What about preventive dental visits themselves? In 2013, Bisakha Sen, Nir Menachemi and colleagues used data from the Alabama Children’s Health Insurance Program to follow more than 36,000 children to see how preventive dental visits affected dental care and spending over time. They found that preventive visits were associated with fewer visits for restorative dental care in the future, implying that there was an improvement in oral health. But they found that, for the most part, more than one annual preventive visit in children was not cost-effective.
Further work found that it may have been the use of sealants, and not preventive visits in general, that had this protective effect. Since sealants could be applied without an actual visit to the dentist, that brings into question whether a more cost-effective means of getting sealant on children’s teeth might be possible — using a lower-cost dental hygienist, perhaps. Fluoride varnish appears to work well, too.
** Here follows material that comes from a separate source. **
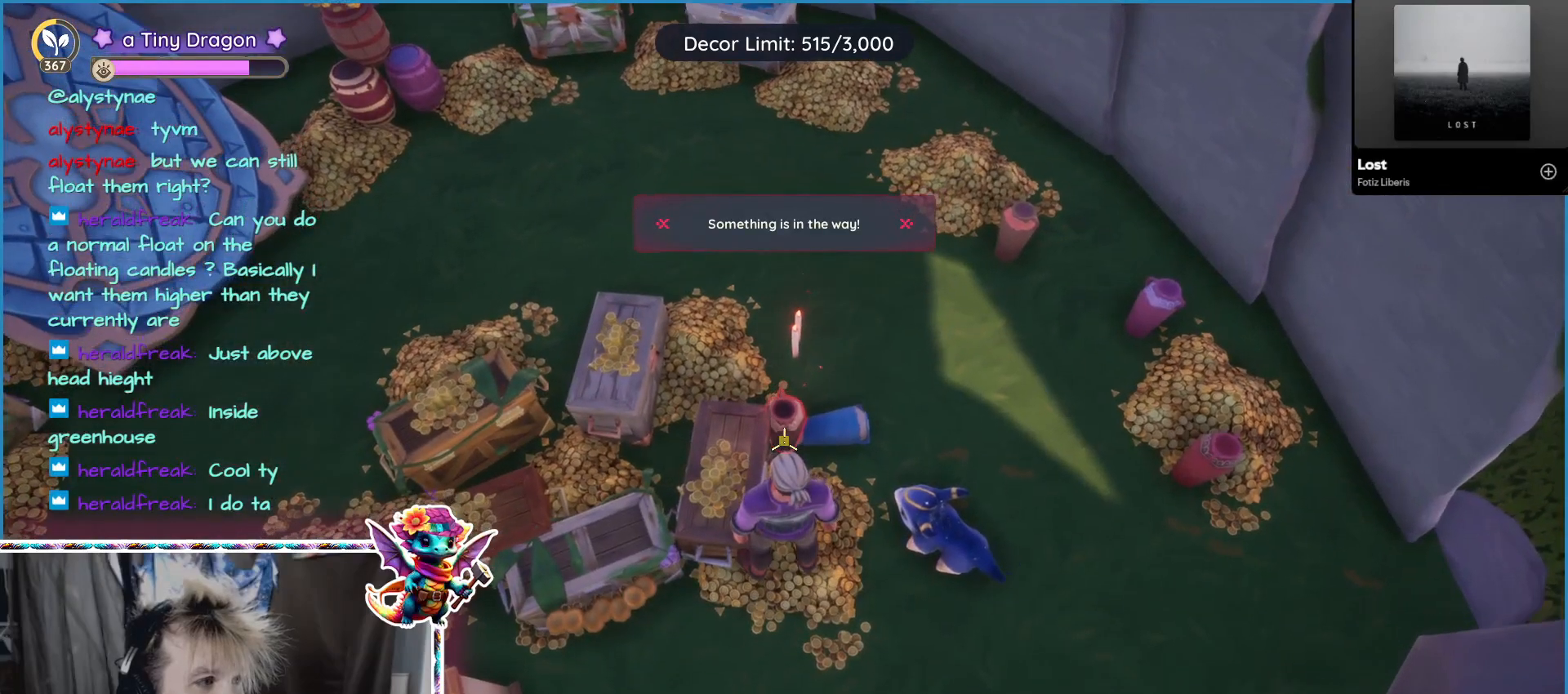
{"keys": [], "mouse": [], "events": []}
No review of dental health would be complete without at least acknowledging water fluoridation. Much of the evidence is old because it’s getting hard to do studies. It would be somewhat unethical to withhold fluoridation at this point from some people, because the evidence in favor of the practice is so compelling.
In fact, fluoride is so important that the U.S. Preventive Services Task Force recommends that in areas where the water supply is deficient, providers prescribe oral fluoride supplementation to children. They recommend the use of fluoride varnish as well.
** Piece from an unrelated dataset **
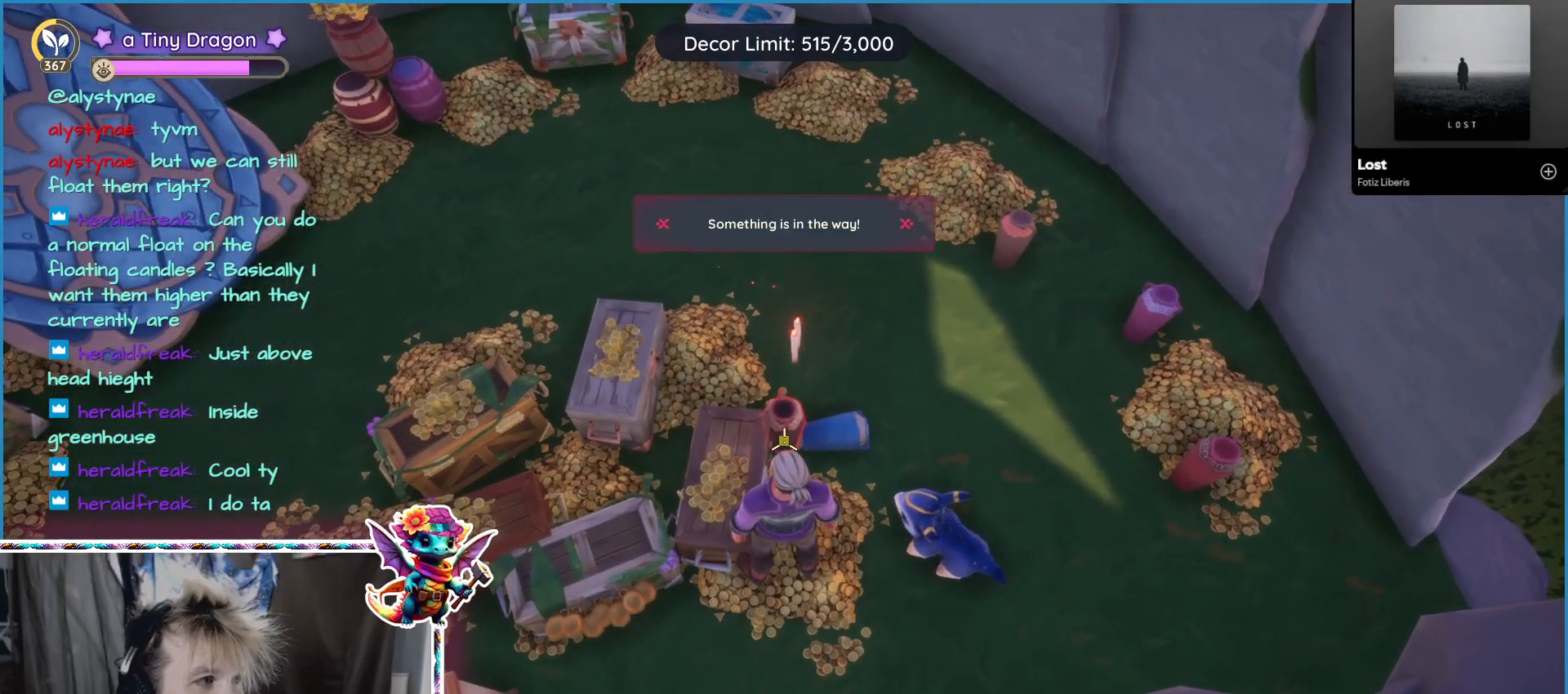
{"keys": [], "mouse": [], "events": []}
To recap, there’s good evidence that brushing twice a day with fluoride toothpaste is a good idea, especially with a powered toothbrush. For children, there’s good evidence that the use of fluoride varnish or sealants can be a powerful tool to prevent cavities. The rest? It’s debatable.
I should note that the lack of evidence doesn’t mean that many of these things don’t work. It just means that we don’t have good studies to back their use. In that case, we must weigh the potential harms against the unproven benefits. With flossing, which is cheap and easy, it still might be worth doing. With scaling and polishing, as well as preventive visits, which are expensive and can hurt, it’s more questionable.
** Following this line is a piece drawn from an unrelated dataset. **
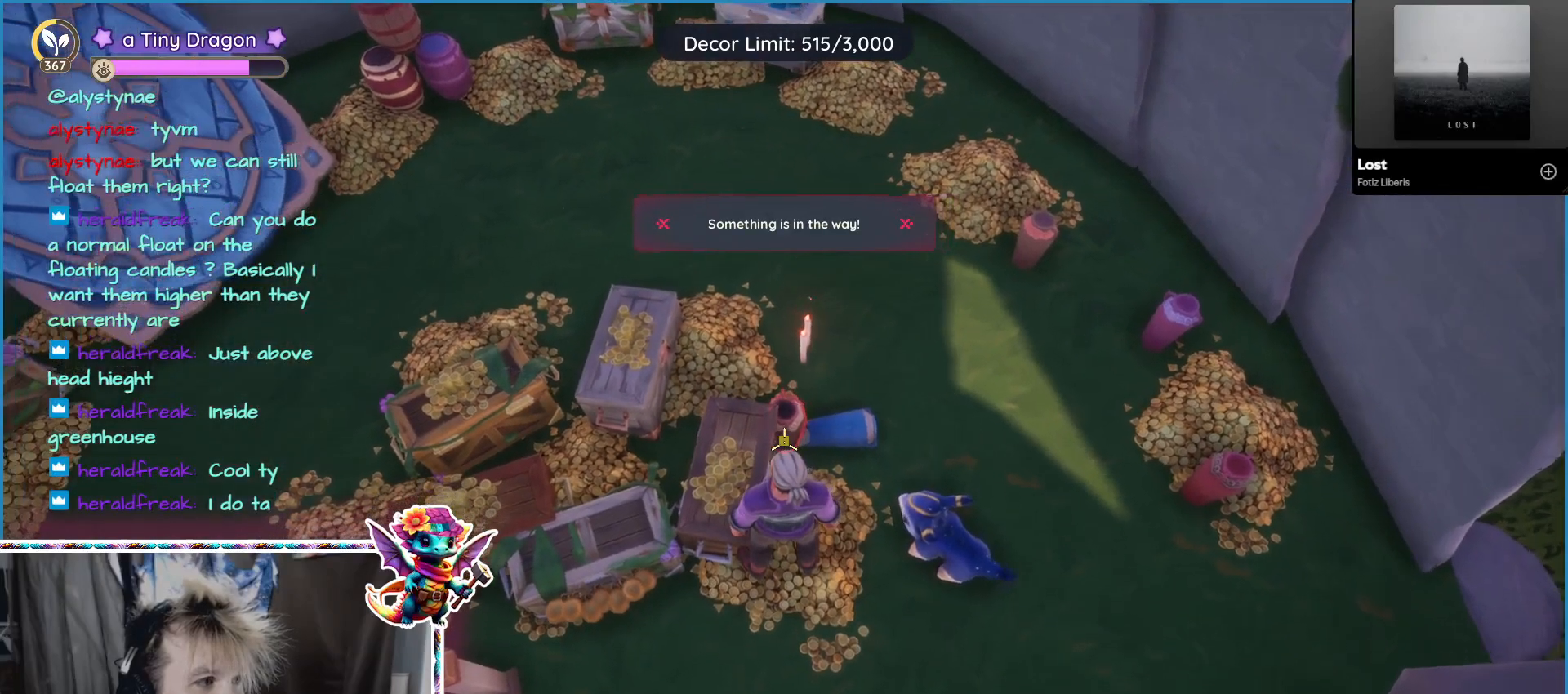
{"keys": ["d"], "mouse": [], "events": [[467, "d", "down"]]}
We should also recognize that there are a lot of things outside of our control. Some are genetic. The strength of our enamel most likely determines how easily bacteria can break through defenses. Salivary flow and composition help determine how easily we can clear dangerous bugs. Tooth morphology can leave some teeth more susceptible to infection.
Other things have little to do with dentistry. What you eat can affect your dental health. More important may be mother-to-child transmission of bacteria. Children aren’t born with mouthfuls of germs. Studies show that cavity-causing bacteria get passed directly by parents (mostly mothers) to children, probably by sharing silverware or by other mouth-to-mouth transmission. There’s a reason that mothers with lots of cavities sometimes have children who suffer the same.
There are things we can do to prevent cavities and preserve our oral health. We should focus on those things. We should study the things we debate. But we should also be willing to admit that some of the things we do make no difference at all, and perhaps, should be reconsidered.